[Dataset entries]
=-=-=-=-=
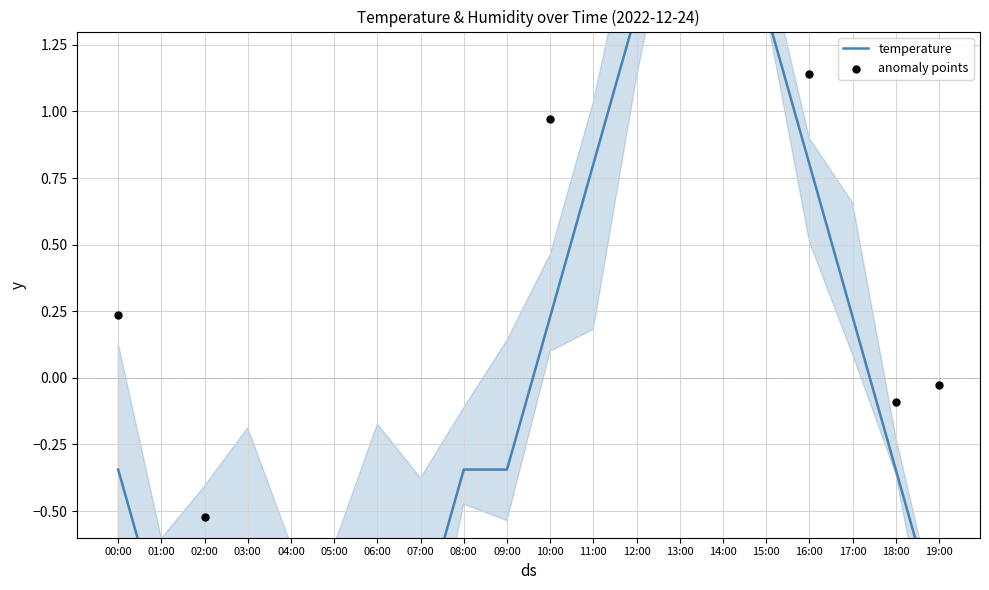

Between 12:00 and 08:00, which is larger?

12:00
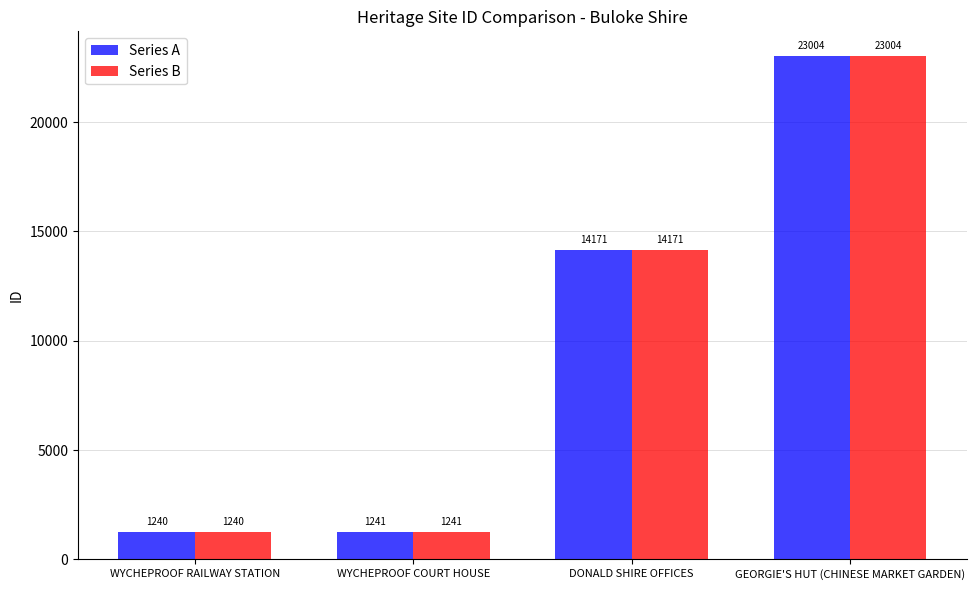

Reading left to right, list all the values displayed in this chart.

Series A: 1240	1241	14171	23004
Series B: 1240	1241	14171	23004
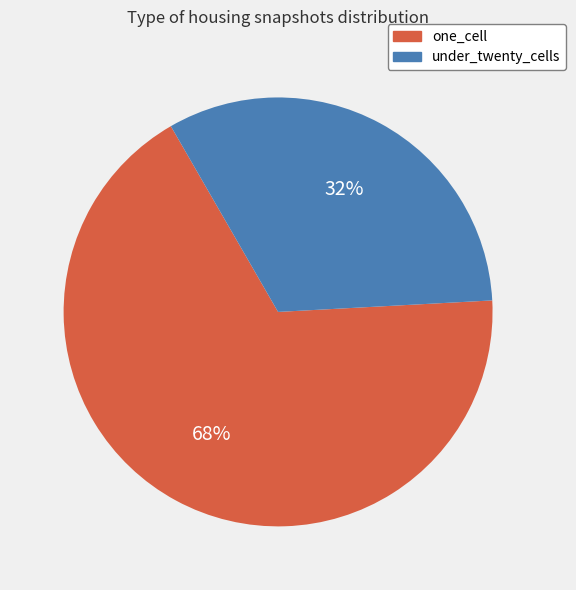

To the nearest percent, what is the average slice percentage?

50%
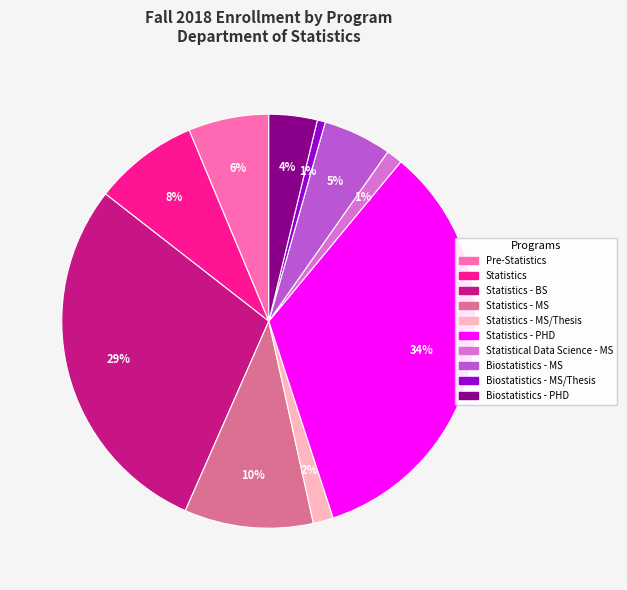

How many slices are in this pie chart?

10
=-=-=-=-=
Task statement:
Pull out each line of the entries above that contains the string "chart". Case counts, so a line qualifies only if its capitalization matches.

Response area:
Reading left to right, list all the values displayed in this chart.
How many slices are in this pie chart?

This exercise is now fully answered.